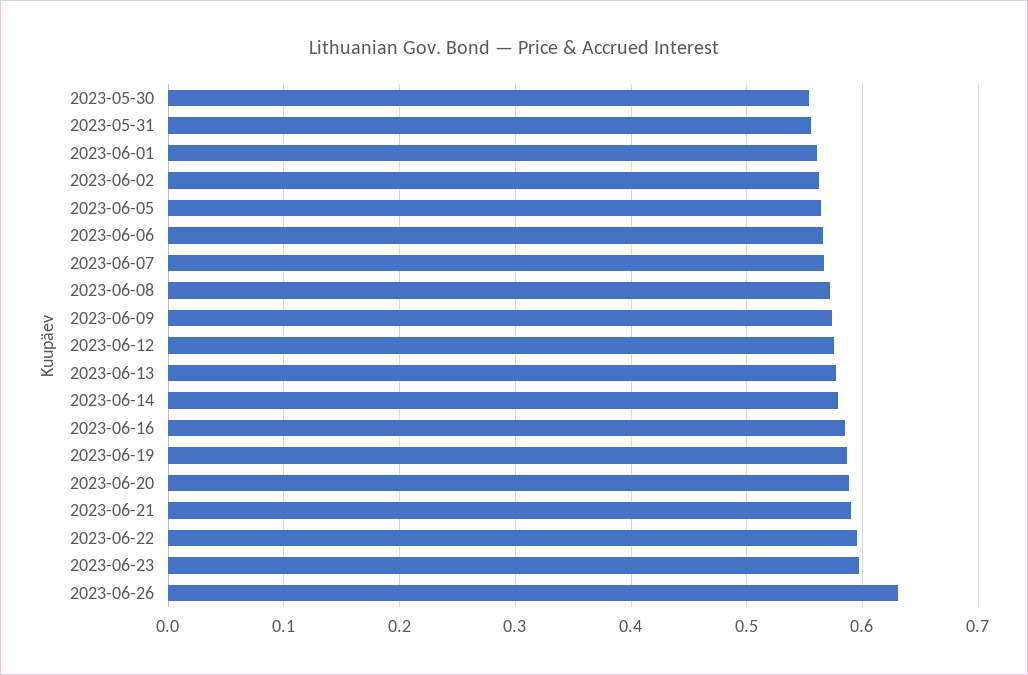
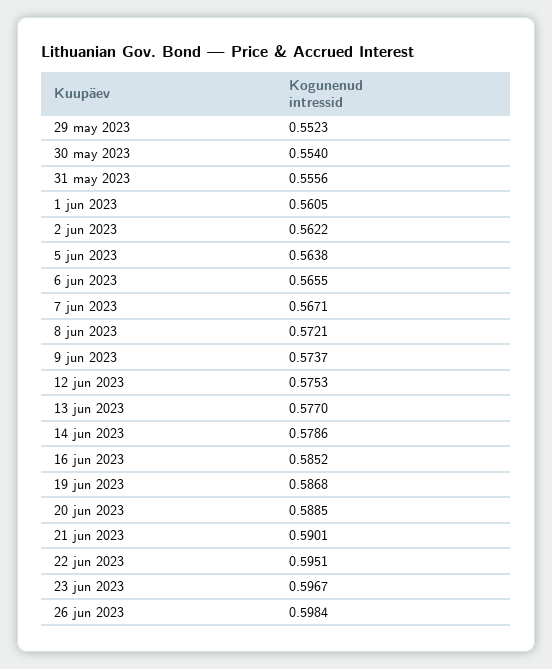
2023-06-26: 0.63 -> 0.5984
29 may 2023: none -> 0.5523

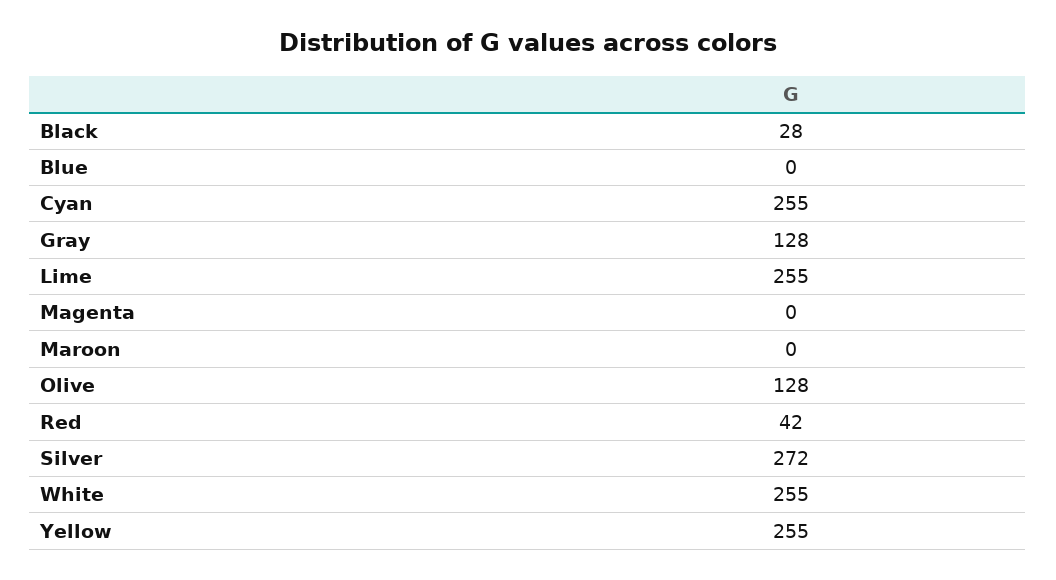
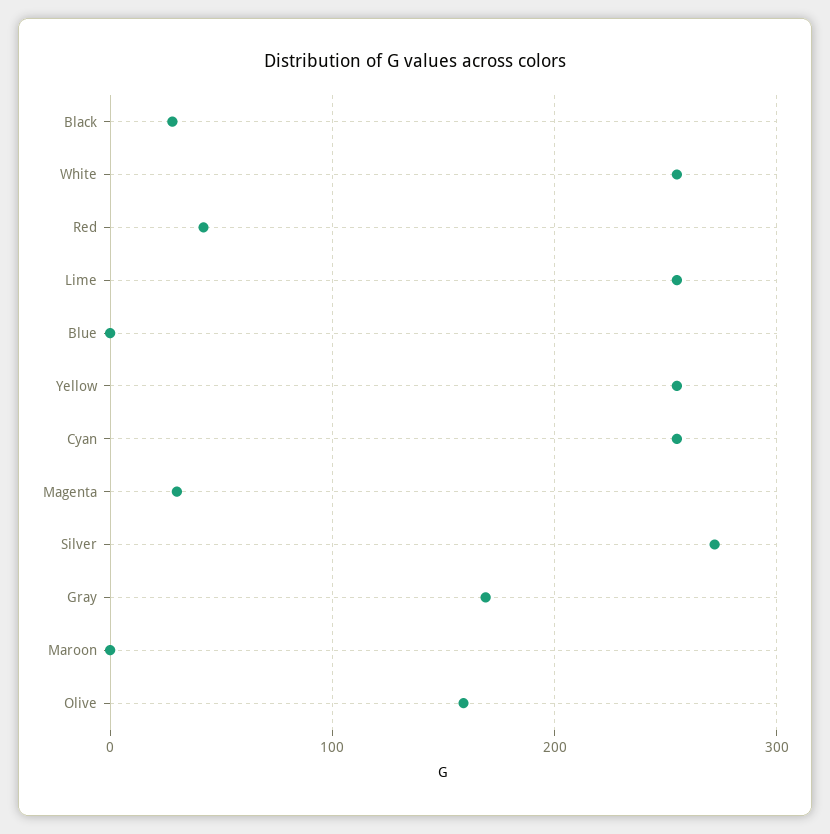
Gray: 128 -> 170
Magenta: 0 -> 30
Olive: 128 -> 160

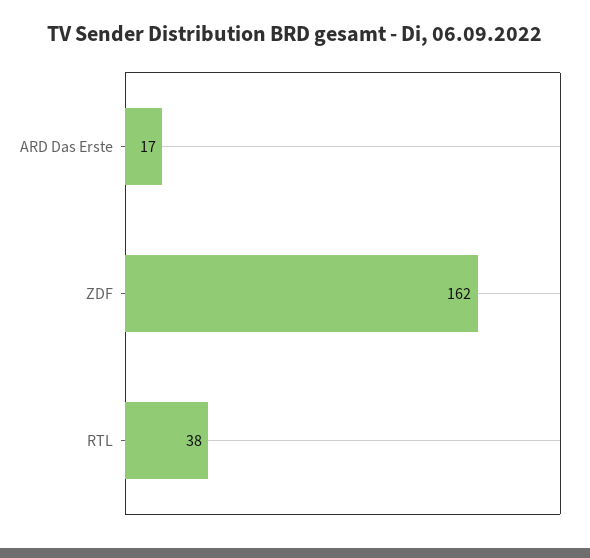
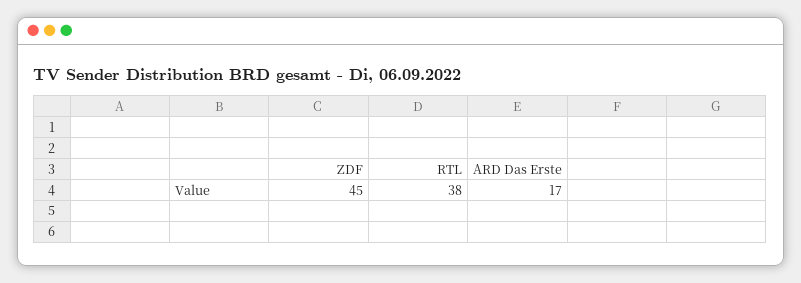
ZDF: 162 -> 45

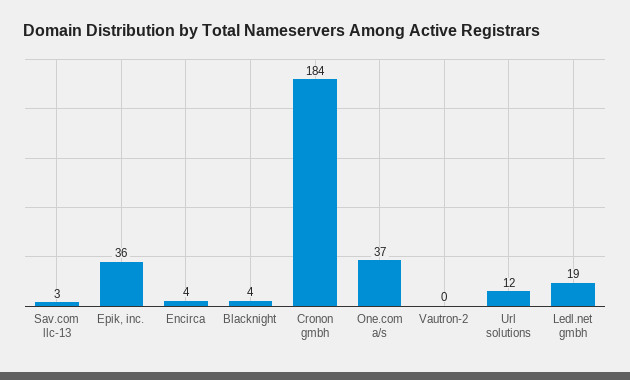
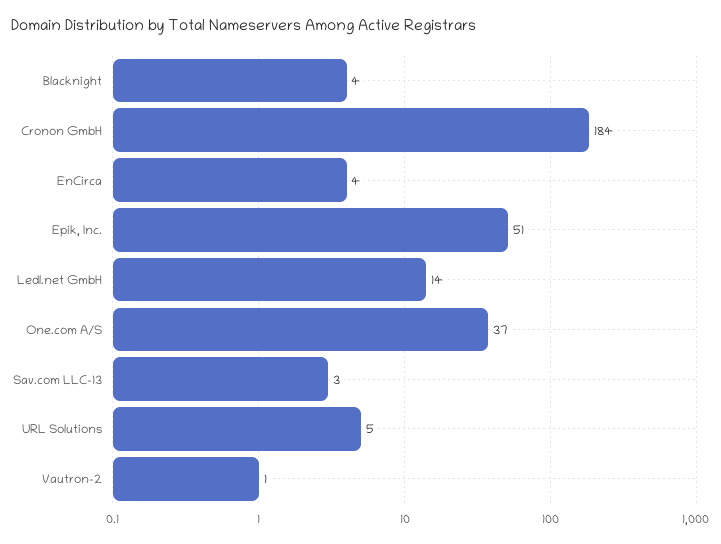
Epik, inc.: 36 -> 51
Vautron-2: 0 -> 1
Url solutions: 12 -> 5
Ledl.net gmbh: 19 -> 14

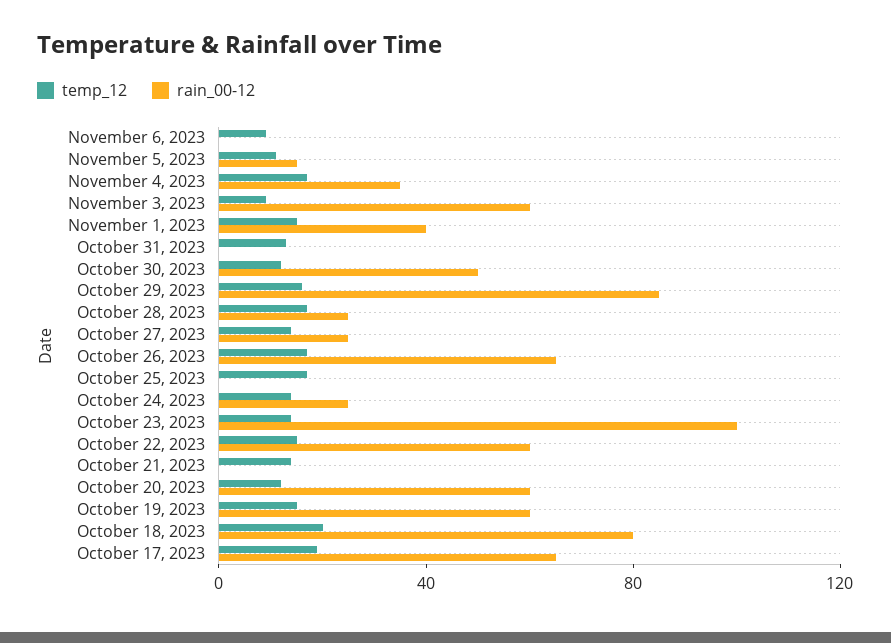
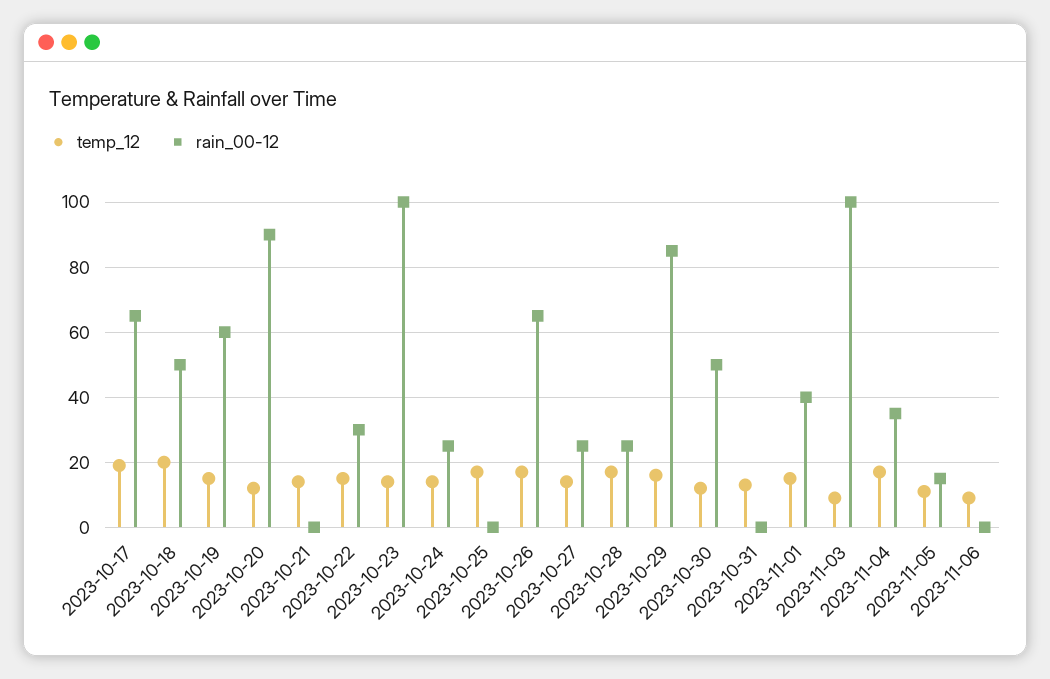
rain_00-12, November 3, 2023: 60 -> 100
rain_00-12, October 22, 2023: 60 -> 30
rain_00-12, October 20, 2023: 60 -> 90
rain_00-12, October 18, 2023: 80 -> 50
================
(PROBLEM REQUIREMENTS)
Exactly as they stand, the entries must be written out again, pictures excluded.

(WRITTEN SOLUTION)
2023-06-26: 0.63 -> 0.5984
29 may 2023: none -> 0.5523

Gray: 128 -> 170
Magenta: 0 -> 30
Olive: 128 -> 160

ZDF: 162 -> 45

Epik, inc.: 36 -> 51
Vautron-2: 0 -> 1
Url solutions: 12 -> 5
Ledl.net gmbh: 19 -> 14

rain_00-12, November 3, 2023: 60 -> 100
rain_00-12, October 22, 2023: 60 -> 30
rain_00-12, October 20, 2023: 60 -> 90
rain_00-12, October 18, 2023: 80 -> 50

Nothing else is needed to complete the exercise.